WHAT YOU NEED TO DO
Your reply should be a faithful copy of the records below, free of pictures.

PROVIDED DATA
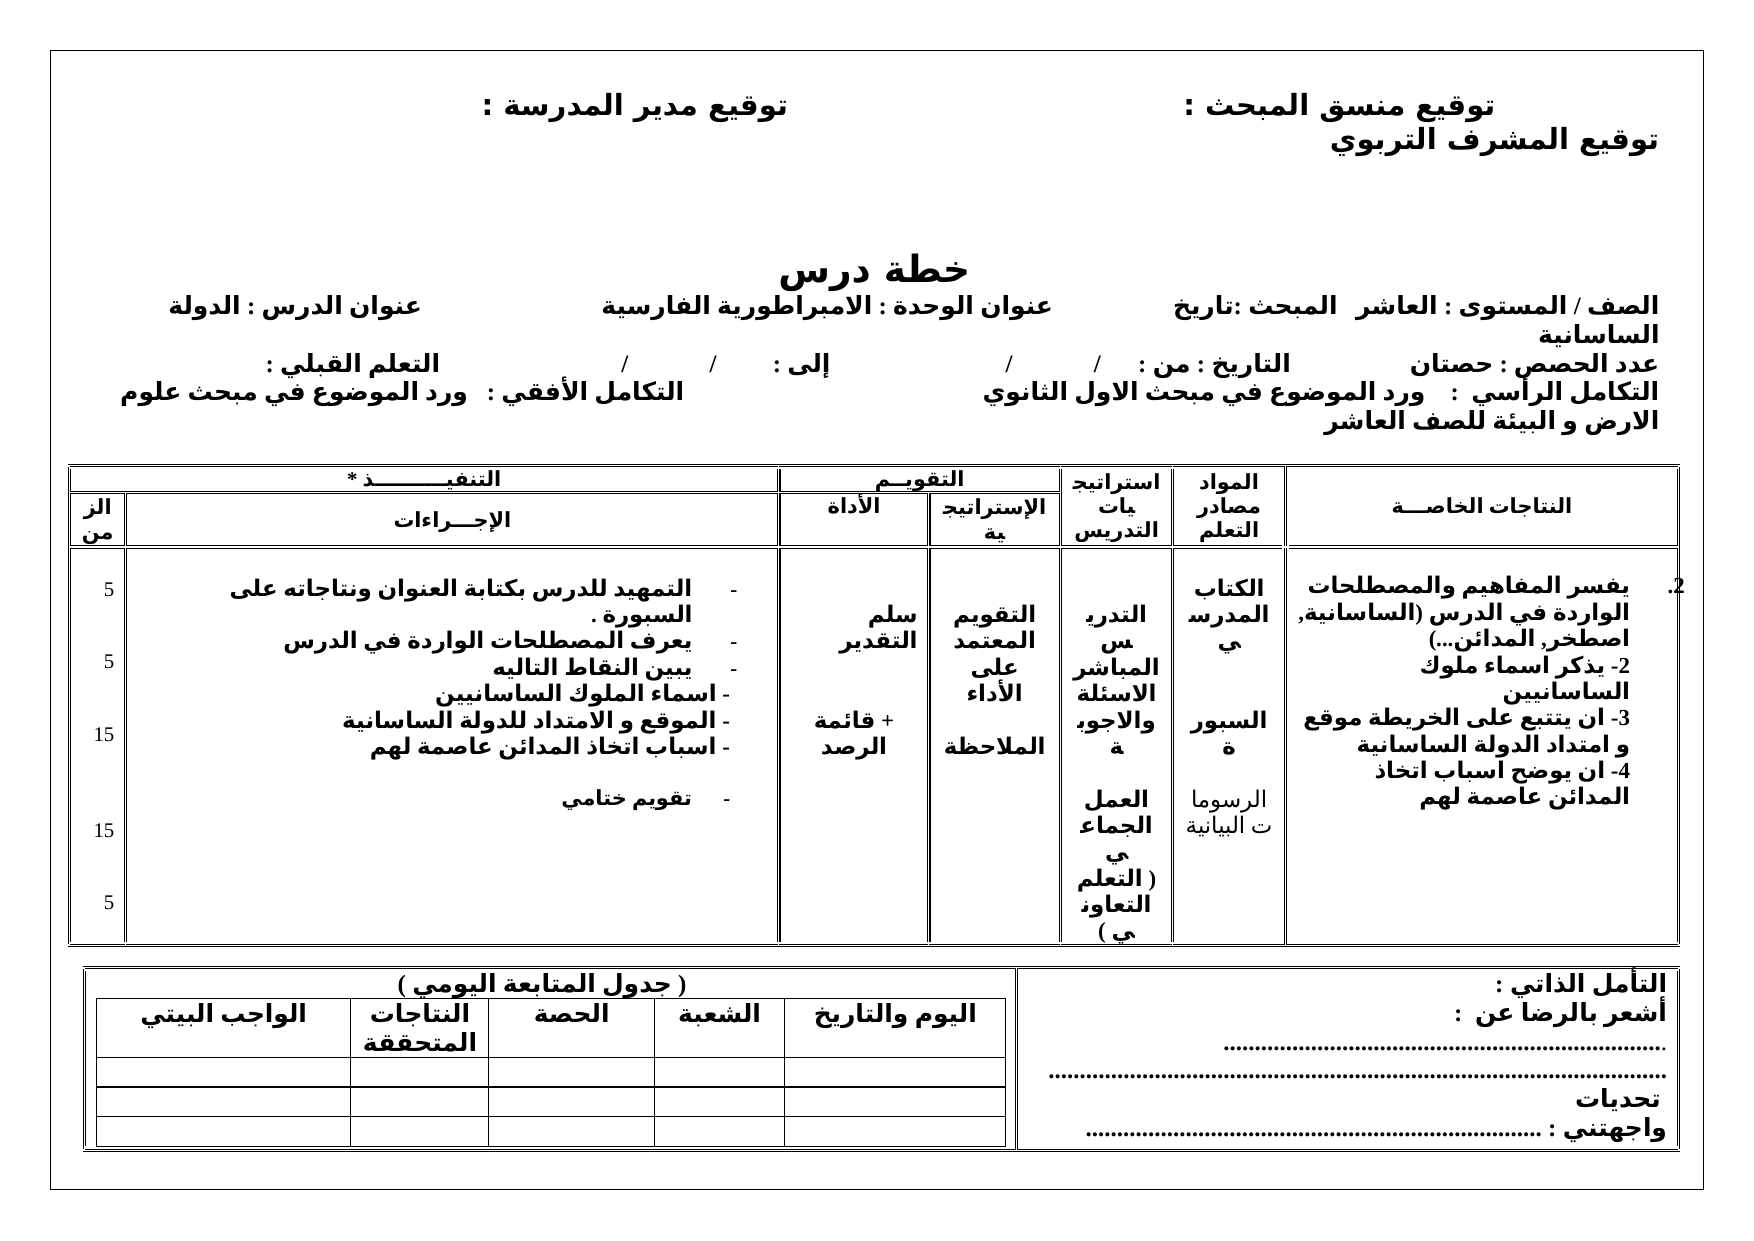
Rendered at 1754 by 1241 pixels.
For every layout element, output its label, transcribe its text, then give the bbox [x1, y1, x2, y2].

table_cell يفسر المفاهيم والمصطلحات الواردة في الدرس (الساسانية, اصطخر, المدائن...) 2- يذكر اسماء ملوك الساسانيين 3- ان يتتبع على الخريطة موقع و امتداد الدولة الساسانية 4- ان يوضح اسباب اتخاذ المدائن عاصمة لهم [1285, 545, 1679, 944]
table_cell التدريس المباشر الاسئلة والاجوبة العمل الجماعي ( التعلم التعاوني ) [1060, 545, 1173, 944]
text عدد الحصص : حصتان التاريخ : من : / / إلى : / / التعلم القبلي : [89, 349, 1659, 377]
table_header المواد مصادر التعلم [1173, 467, 1284, 545]
table_cell سلم التقدير + قائمة الرصد [779, 545, 929, 944]
table_cell التقويم المعتمد على الأداء الملاحظة [929, 549, 1060, 944]
table_cell 5 5 15 15 5 [69, 545, 126, 944]
table_cell الإستراتيجية [931, 494, 1059, 545]
table_cell التمهيد للدرس بكتابة العنوان ونتاجاته على السبورة . يعرف المصطلحات الواردة في الدرس يبين النقاط التاليه - اسماء الملوك الساسانيين - الموقع و الامتداد للدولة الساسانية - اسباب اتخاذ المدائن عاصمة لهم - تقويم ختامي [126, 545, 779, 944]
table_header التقويــم [779, 467, 1060, 491]
text خطة درس [89, 248, 1659, 291]
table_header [1018, 969, 1678, 1148]
table_cell الزمن [71, 494, 124, 545]
table_header استراتيجيات التدريس [1060, 465, 1173, 545]
text الصف / المستوى : العاشر المبحث :تاريخ عنوان الوحدة : الامبراطورية الفارسية عنوان الدرس : الدولة الساسانية [89, 291, 1659, 349]
table_header التنفيــــــــــذ * [69, 465, 779, 491]
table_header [85, 969, 1015, 1148]
table_cell الأداة [781, 494, 927, 545]
table_cell الإجـــراءات [127, 494, 777, 545]
table_header النتاجات الخاصـــة [1287, 465, 1679, 545]
table_cell الكتاب المدرسي السبورة الرسومات البيانية [1173, 545, 1285, 944]
text التكامل الرأسي : ورد الموضوع في مبحث الاول الثانوي التكامل الأفقي : ورد الموضوع في مبحث علوم الارض و البيئة للصف العاشر [89, 377, 1659, 435]
text توقيع منسق المبحث : توقيع مدير المدرسة : توقيع المشرف التربوي [89, 89, 1659, 157]
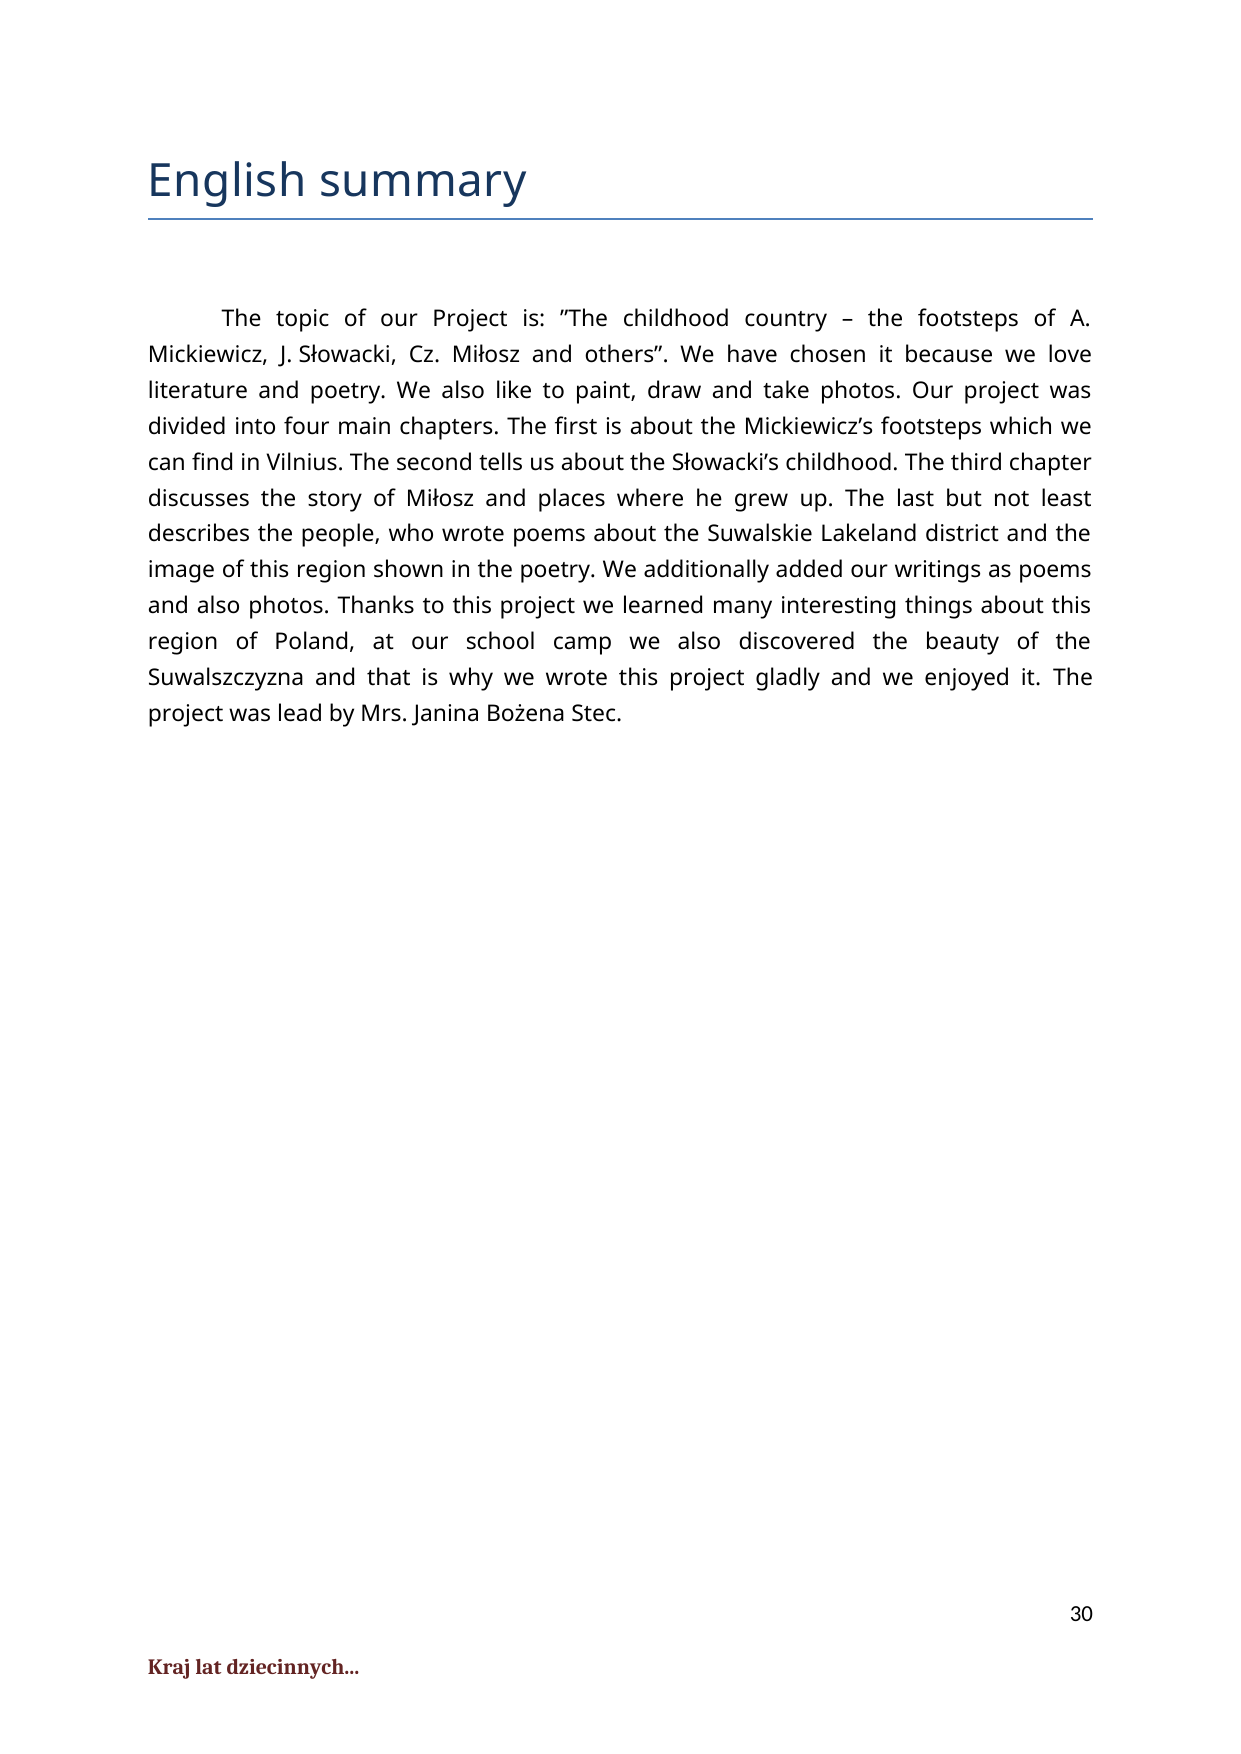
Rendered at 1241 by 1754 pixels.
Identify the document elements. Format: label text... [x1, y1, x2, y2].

title English summary [148, 148, 1093, 218]
text The topic of our Project is: ”The childhood country – the footsteps of A. Mickiewicz, J. Słowacki, Cz. Miłosz and others”. We have chosen it because we love literature and poetry. We also like to paint, draw and take photos. Our project was divided into four main chapters. The first is about the Mickiewicz’s footsteps which we can find in Vilnius. The second tells us about the Słowacki’s childhood. The third chapter discusses the story of Miłosz and places where he grew up. The last but not least describes the people, who wrote poems about the Suwalskie Lakeland district and the image of this region shown in the poetry. We additionally added our writings as poems and also photos. Thanks to this project we learned many interesting things about this region of Poland, at our school camp we also discovered the beauty of the Suwalszczyzna and that is why we wrote this project gladly and we enjoyed it. The project was lead by Mrs. Janina Bożena Stec. [148, 302, 1093, 728]
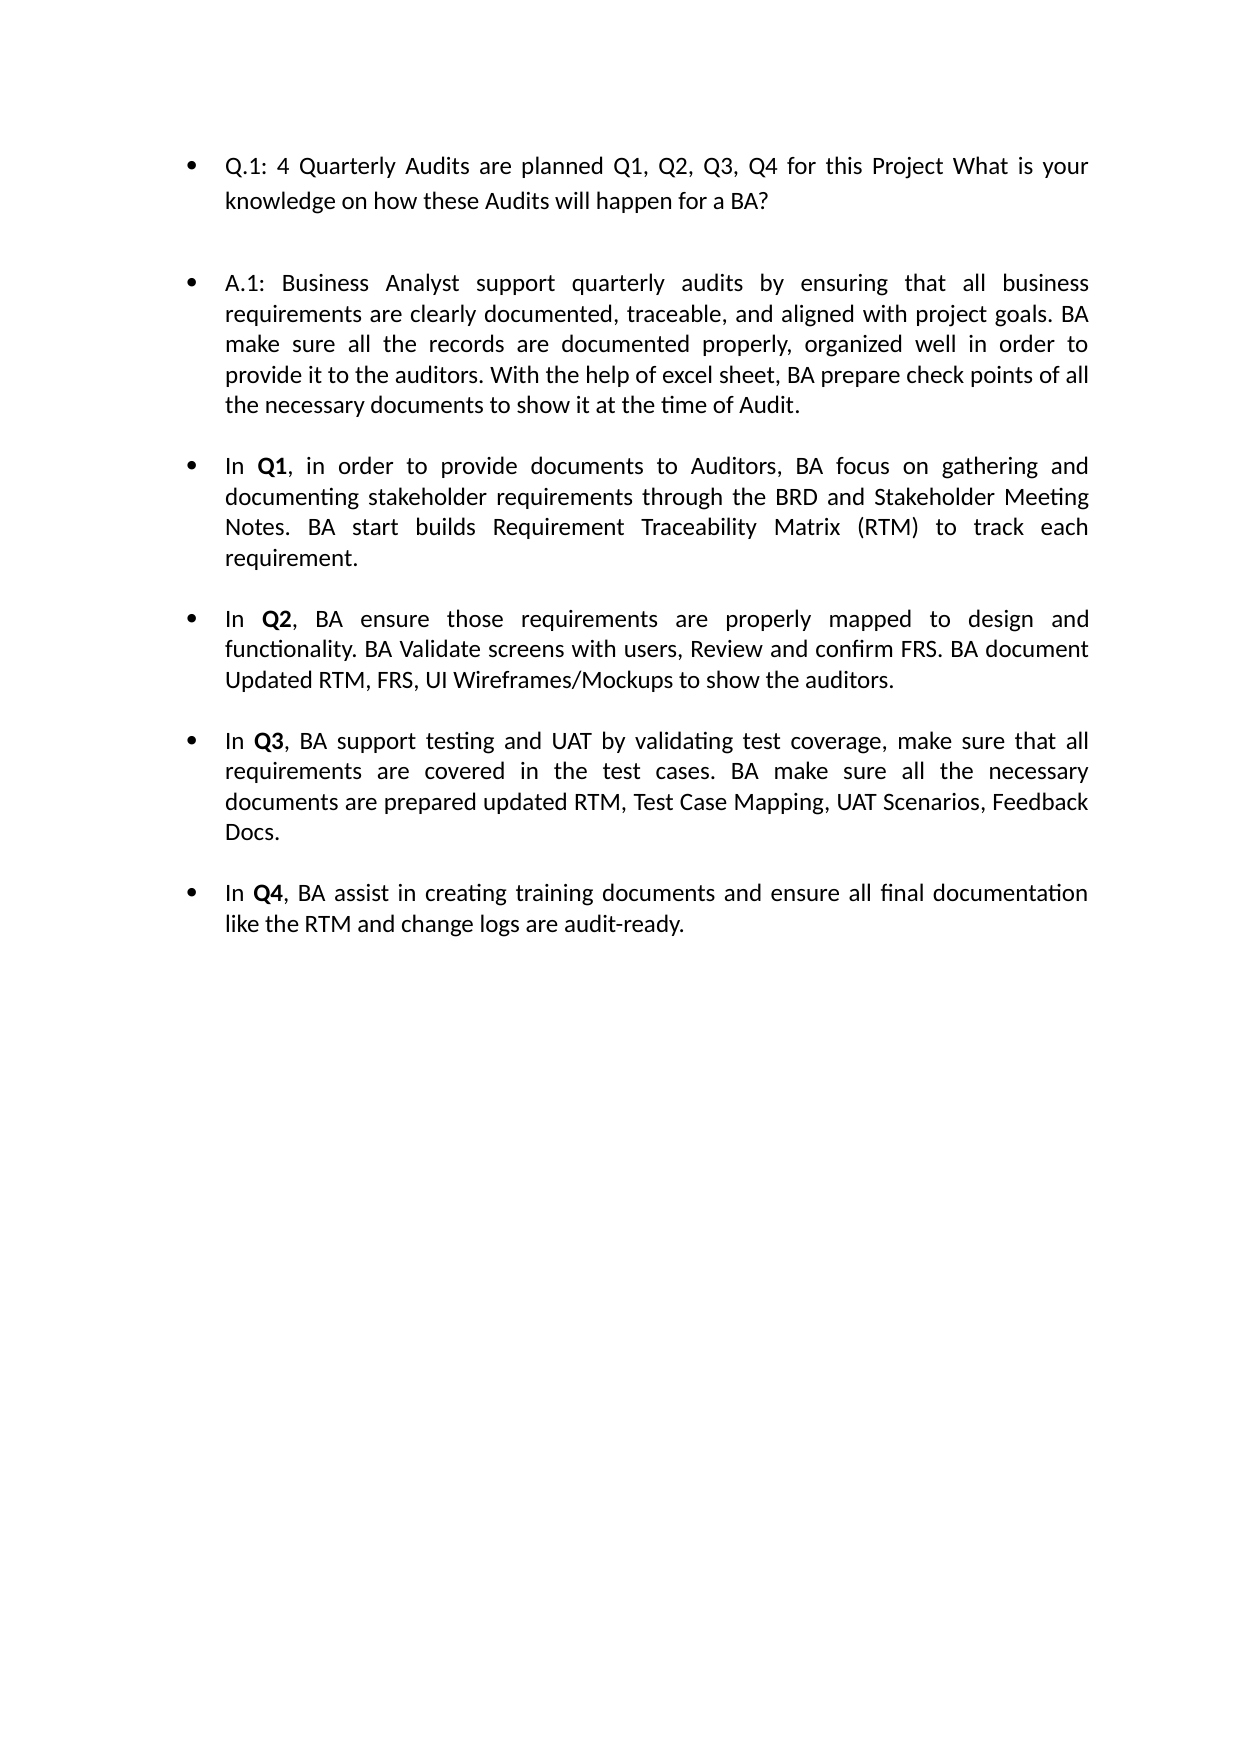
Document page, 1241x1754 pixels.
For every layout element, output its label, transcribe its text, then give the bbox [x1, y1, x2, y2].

list In Q1, in order to provide documents to Auditors, BA focus on gathering and documenting stakeholder requirements through the BRD and Stakeholder Meeting Notes. BA start builds Requirement Traceability Matrix (RTM) to track each requirement. [187, 450, 1090, 572]
list In Q4, BA assist in creating training documents and ensure all final documentation like the RTM and change logs are audit-ready. [187, 878, 1090, 939]
list A.1: Business Analyst support quarterly audits by ensuring that all business requirements are clearly documented, traceable, and aligned with project goals. BA make sure all the records are documented properly, organized well in order to provide it to the auditors. With the help of excel sheet, BA prepare check points of all the necessary documents to show it at the time of Audit. [187, 267, 1090, 420]
list In Q3, BA support testing and UAT by validating test coverage, make sure that all requirements are covered in the test cases. BA make sure all the necessary documents are prepared updated RTM, Test Case Mapping, UAT Scenarios, Feedback Docs. [187, 725, 1090, 847]
list In Q2, BA ensure those requirements are properly mapped to design and functionality. BA Validate screens with users, Review and confirm FRS. BA document Updated RTM, FRS, UI Wireframes/Mockups to show the auditors. [187, 603, 1090, 694]
list Q.1: 4 Quarterly Audits are planned Q1, Q2, Q3, Q4 for this Project What is your knowledge on how these Audits will happen for a BA? [187, 150, 1090, 216]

TASK RESPONSE
Rendered at 1754 by 1241 pixels.
For every layout element, output its label, transcribe its text, then give the bbox [x1, y1, x2, y2].

table_cell يفسر المفاهيم والمصطلحات الواردة في الدرس (الساسانية, اصطخر, المدائن...) 2- يذكر اسماء ملوك الساسانيين 3- ان يتتبع على الخريطة موقع و امتداد الدولة الساسانية 4- ان يوضح اسباب اتخاذ المدائن عاصمة لهم [1285, 545, 1679, 944]
table_cell التدريس المباشر الاسئلة والاجوبة العمل الجماعي ( التعلم التعاوني ) [1060, 545, 1173, 944]
text عدد الحصص : حصتان التاريخ : من : / / إلى : / / التعلم القبلي : [89, 349, 1659, 377]
table_header المواد مصادر التعلم [1173, 467, 1284, 545]
table_cell سلم التقدير + قائمة الرصد [779, 545, 929, 944]
table_cell التقويم المعتمد على الأداء الملاحظة [929, 549, 1060, 944]
table_cell 5 5 15 15 5 [69, 545, 126, 944]
table_cell الإستراتيجية [931, 494, 1059, 545]
table_cell التمهيد للدرس بكتابة العنوان ونتاجاته على السبورة . يعرف المصطلحات الواردة في الدرس يبين النقاط التاليه - اسماء الملوك الساسانيين - الموقع و الامتداد للدولة الساسانية - اسباب اتخاذ المدائن عاصمة لهم - تقويم ختامي [126, 545, 779, 944]
table_header التقويــم [779, 467, 1060, 491]
text خطة درس [89, 248, 1659, 291]
table_header [1018, 969, 1678, 1148]
table_cell الزمن [71, 494, 124, 545]
table_header استراتيجيات التدريس [1060, 465, 1173, 545]
text الصف / المستوى : العاشر المبحث :تاريخ عنوان الوحدة : الامبراطورية الفارسية عنوان الدرس : الدولة الساسانية [89, 291, 1659, 349]
table_header التنفيــــــــــذ * [69, 465, 779, 491]
table_header [85, 969, 1015, 1148]
table_cell الأداة [781, 494, 927, 545]
table_cell الإجـــراءات [127, 494, 777, 545]
table_header النتاجات الخاصـــة [1287, 465, 1679, 545]
table_cell الكتاب المدرسي السبورة الرسومات البيانية [1173, 545, 1285, 944]
text التكامل الرأسي : ورد الموضوع في مبحث الاول الثانوي التكامل الأفقي : ورد الموضوع في مبحث علوم الارض و البيئة للصف العاشر [89, 377, 1659, 435]
text توقيع منسق المبحث : توقيع مدير المدرسة : توقيع المشرف التربوي [89, 89, 1659, 157]
Rendered at 1241 by 1754 pixels.
Identify the document elements. Format: label text... [x1, y1, x2, y2].

title English summary [148, 148, 1093, 218]
text The topic of our Project is: ”The childhood country – the footsteps of A. Mickiewicz, J. Słowacki, Cz. Miłosz and others”. We have chosen it because we love literature and poetry. We also like to paint, draw and take photos. Our project was divided into four main chapters. The first is about the Mickiewicz’s footsteps which we can find in Vilnius. The second tells us about the Słowacki’s childhood. The third chapter discusses the story of Miłosz and places where he grew up. The last but not least describes the people, who wrote poems about the Suwalskie Lakeland district and the image of this region shown in the poetry. We additionally added our writings as poems and also photos. Thanks to this project we learned many interesting things about this region of Poland, at our school camp we also discovered the beauty of the Suwalszczyzna and that is why we wrote this project gladly and we enjoyed it. The project was lead by Mrs. Janina Bożena Stec. [148, 302, 1093, 728]
Document page, 1241x1754 pixels.
For every layout element, output its label, transcribe its text, then give the bbox [x1, y1, x2, y2].

list In Q1, in order to provide documents to Auditors, BA focus on gathering and documenting stakeholder requirements through the BRD and Stakeholder Meeting Notes. BA start builds Requirement Traceability Matrix (RTM) to track each requirement. [187, 450, 1090, 572]
list In Q4, BA assist in creating training documents and ensure all final documentation like the RTM and change logs are audit-ready. [187, 878, 1090, 939]
list A.1: Business Analyst support quarterly audits by ensuring that all business requirements are clearly documented, traceable, and aligned with project goals. BA make sure all the records are documented properly, organized well in order to provide it to the auditors. With the help of excel sheet, BA prepare check points of all the necessary documents to show it at the time of Audit. [187, 267, 1090, 420]
list In Q3, BA support testing and UAT by validating test coverage, make sure that all requirements are covered in the test cases. BA make sure all the necessary documents are prepared updated RTM, Test Case Mapping, UAT Scenarios, Feedback Docs. [187, 725, 1090, 847]
list In Q2, BA ensure those requirements are properly mapped to design and functionality. BA Validate screens with users, Review and confirm FRS. BA document Updated RTM, FRS, UI Wireframes/Mockups to show the auditors. [187, 603, 1090, 694]
list Q.1: 4 Quarterly Audits are planned Q1, Q2, Q3, Q4 for this Project What is your knowledge on how these Audits will happen for a BA? [187, 150, 1090, 216]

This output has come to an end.